Conference update (Glen Crevier)

Attendees should receive a 50% discount on parking, and food vouchers for breakfast and one drink ticket for the bar. 

The wifi password is APSE22.

There is a cocktail party Sunday night and another one Tuesday night at 6:30 outside near the pool. 

Hospitality room is the Cyprus Room by the pool. Chris Boan has been volunteered to be the hospitality chair. Donate funds to the cause either in person or via Venmo.

We have five small rooms available for judging, mostly on the first floor.  

The summer conference June 15-18 in Indianapolis at Alexander Hotel downtown. Sessions at IUPUI hosted by Malcolm Moran. Transportation to campus will be provided. 

Diversity (A. Sherrod Blakely)

Gary recognized the diversity fellows: Em Poertner (present), Mauro Diaz, JT Keith, Sarah Kelly, Maria McIlwain (present). We expect all of them at judging this week. 

Sherrod is not present. Gary: Sherrod has done a lot of work on diversity pledge since the summer. The pledge was renamed the APSE Diversity Pledge to avoid confusion with other entities and we added a feedback component about what lessons we learned so we can greater affect how this turns out and evaluate the process. We have been publishing free ads after publications go through Sherrod’s interview process.

APSE Foundation (John Bednarowski)

We have created a 501(3c), which is up and running as we get past Covid. The foundations has raised nearly $40,000; contributors include National Football Foundation, MLB, Gannett, McClatchy, APSE, Tennessean, other APSE members.

The foundation has created an independent logo. A website currently being constructed with hopes of linking it to the parent organization to highlight mission and accept donations.

If there are any questions about the foundation this week or the diversity fellowship, summer convention and more, John Bednarowski and Lisa Wilson, members of the foundation board, are at judging.

Mo’s cookies have arrived and are in the contest room.

Committee Reports (Gary Potosky)

We will save the Contest for the very end, since that is the main purpose of our gathering. Thank you to Jorge for the immense amount of work he is doing to put this together. 

Tommy Deas: Thai Night committee report. We need to meet in the lobby at 6:30 Monday night. We are going to Coco Thai. They only have two servers available. If you can order ahead of time, you can send it to Tommy. That might expedite the process. If we have time afterward, there is a mini golf course nearby that has live alligators.Justin Pelletier is the mini golf committee chair.
--------------------
- _Action item 1_
According to the meeting notes, why was the diversity pledge renamed the APSE Diversity Pledge?
- _Action item 2_
In the meeting notes, which room serves as the hospitality room?
- _Action item 3_
Rewrite the paragraph of the meeting notes beginning "Tommy Deas: Thai Night committee report" as a brief list, keeping its main facts.

Collected data
--------------------
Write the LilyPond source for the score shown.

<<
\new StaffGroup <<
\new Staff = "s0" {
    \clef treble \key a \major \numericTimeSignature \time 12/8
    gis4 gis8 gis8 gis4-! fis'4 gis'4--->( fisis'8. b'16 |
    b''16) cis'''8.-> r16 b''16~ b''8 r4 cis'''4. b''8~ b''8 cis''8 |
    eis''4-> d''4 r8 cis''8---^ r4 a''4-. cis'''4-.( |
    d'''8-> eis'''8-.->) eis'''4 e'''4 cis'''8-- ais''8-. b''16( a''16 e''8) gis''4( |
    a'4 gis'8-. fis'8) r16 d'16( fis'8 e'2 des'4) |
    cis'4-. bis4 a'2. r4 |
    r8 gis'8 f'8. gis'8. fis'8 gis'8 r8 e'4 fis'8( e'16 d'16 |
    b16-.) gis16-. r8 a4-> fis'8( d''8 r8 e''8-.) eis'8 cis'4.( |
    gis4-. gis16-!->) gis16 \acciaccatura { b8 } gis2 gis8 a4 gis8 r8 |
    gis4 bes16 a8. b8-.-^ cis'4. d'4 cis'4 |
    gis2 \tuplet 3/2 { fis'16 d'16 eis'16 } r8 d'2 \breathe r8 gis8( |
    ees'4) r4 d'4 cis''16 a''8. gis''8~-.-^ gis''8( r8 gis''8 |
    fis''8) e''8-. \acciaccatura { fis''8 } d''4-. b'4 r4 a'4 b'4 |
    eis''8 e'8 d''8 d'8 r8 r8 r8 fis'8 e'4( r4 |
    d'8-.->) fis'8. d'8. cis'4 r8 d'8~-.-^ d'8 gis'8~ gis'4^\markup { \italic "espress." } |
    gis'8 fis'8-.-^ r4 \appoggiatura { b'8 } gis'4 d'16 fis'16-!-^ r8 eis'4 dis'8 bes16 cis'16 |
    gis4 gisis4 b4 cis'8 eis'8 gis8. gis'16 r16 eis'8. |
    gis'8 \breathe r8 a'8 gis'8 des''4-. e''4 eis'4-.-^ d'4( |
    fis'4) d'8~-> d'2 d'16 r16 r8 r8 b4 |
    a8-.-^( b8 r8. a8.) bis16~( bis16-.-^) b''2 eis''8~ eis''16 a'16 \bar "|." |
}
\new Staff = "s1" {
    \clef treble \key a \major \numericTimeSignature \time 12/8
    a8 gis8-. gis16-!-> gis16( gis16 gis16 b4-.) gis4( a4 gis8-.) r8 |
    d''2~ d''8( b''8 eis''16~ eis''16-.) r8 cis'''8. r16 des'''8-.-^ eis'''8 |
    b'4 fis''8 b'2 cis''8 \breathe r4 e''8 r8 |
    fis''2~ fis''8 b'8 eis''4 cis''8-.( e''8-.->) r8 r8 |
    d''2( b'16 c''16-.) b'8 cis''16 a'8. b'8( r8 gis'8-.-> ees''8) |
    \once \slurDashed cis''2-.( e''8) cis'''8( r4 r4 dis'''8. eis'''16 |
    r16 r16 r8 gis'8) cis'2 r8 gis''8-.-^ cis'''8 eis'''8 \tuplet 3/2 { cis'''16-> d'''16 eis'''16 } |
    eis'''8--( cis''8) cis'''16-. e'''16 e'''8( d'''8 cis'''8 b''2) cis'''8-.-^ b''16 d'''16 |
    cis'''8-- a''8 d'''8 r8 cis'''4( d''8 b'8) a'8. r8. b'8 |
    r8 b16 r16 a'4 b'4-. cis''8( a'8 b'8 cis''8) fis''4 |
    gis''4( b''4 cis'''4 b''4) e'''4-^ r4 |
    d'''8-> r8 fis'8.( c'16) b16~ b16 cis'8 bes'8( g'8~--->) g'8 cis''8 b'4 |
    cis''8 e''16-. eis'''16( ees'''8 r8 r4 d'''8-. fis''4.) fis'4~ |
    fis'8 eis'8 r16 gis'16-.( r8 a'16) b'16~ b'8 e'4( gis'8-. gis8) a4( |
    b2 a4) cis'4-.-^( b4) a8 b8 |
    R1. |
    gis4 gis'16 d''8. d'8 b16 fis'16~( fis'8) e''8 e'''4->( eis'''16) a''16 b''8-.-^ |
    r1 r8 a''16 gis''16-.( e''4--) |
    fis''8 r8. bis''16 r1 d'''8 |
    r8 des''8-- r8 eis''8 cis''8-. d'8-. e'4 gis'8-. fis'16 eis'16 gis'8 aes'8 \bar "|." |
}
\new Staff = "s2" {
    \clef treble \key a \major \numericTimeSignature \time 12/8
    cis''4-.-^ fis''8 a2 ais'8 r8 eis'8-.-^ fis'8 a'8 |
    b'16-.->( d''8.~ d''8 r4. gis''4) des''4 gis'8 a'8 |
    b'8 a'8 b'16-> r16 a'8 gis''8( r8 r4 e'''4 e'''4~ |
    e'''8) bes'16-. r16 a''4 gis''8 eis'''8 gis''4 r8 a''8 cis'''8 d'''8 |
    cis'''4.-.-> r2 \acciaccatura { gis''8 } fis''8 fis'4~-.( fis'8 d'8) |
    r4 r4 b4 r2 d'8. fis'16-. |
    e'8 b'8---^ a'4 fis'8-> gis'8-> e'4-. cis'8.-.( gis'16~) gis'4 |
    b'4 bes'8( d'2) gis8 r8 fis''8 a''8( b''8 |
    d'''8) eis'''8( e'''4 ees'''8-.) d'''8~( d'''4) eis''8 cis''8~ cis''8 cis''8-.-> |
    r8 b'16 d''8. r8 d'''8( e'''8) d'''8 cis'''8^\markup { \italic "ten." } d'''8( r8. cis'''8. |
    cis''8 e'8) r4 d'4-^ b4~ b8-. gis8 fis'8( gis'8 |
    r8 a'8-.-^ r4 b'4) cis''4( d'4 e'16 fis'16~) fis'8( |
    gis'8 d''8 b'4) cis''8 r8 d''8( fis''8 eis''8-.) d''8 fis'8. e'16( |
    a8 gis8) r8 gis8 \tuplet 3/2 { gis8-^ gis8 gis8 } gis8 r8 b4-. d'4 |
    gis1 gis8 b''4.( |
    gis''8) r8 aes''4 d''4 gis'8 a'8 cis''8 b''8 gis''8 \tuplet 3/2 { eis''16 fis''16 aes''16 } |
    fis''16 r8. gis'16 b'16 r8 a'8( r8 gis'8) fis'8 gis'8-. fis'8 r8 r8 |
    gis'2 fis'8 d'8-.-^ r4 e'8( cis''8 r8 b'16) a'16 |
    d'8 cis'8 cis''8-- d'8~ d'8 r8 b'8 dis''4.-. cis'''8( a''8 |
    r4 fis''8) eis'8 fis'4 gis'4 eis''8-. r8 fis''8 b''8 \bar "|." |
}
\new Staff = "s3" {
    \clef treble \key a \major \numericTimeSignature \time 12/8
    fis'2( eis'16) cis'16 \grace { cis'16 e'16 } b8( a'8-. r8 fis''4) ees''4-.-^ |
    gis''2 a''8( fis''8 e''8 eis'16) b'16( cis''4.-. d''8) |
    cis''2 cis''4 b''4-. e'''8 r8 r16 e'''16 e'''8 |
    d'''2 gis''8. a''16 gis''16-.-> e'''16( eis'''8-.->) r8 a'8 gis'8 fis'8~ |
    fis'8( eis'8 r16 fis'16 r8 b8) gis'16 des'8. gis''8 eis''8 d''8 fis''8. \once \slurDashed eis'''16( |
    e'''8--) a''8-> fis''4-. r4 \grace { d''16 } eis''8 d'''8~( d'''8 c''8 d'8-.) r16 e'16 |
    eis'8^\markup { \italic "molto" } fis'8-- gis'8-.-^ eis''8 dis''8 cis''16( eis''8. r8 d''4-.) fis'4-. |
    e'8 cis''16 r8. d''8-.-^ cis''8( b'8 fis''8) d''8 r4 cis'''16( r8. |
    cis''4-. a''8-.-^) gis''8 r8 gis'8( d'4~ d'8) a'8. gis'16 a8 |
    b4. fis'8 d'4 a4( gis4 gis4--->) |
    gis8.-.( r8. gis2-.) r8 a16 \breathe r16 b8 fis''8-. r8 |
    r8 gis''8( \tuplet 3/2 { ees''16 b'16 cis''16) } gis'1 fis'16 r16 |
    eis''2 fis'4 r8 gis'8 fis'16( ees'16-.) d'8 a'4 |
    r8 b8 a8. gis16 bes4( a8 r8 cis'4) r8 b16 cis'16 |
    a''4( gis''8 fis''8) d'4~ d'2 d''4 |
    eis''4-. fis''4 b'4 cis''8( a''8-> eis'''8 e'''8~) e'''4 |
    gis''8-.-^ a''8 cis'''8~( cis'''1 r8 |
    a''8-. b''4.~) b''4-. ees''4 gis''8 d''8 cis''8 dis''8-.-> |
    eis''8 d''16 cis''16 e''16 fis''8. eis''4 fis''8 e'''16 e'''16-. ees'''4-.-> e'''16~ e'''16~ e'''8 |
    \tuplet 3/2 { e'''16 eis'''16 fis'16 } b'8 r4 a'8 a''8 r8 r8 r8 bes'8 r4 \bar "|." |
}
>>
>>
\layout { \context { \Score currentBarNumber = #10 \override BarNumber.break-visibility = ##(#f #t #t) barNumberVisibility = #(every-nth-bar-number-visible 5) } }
--------------------
- _Exercise response 1_
The pledge was renamed the APSE Diversity Pledge to avoid confusion with other entities.

- _Exercise response 2_
The Cyprus Room by the pool.

- _Exercise response 3_
Thai Night committee report (Tommy Deas):
- Meet in the lobby at 6:30 Monday night.
- The group is going to Coco Thai, which has only two servers available.
- Orders may be sent to Tommy ahead of time, which might expedite the process.
- If time allows afterward, a nearby mini golf course with live alligators is an option. Justin Pelletier is the mini golf committee chair.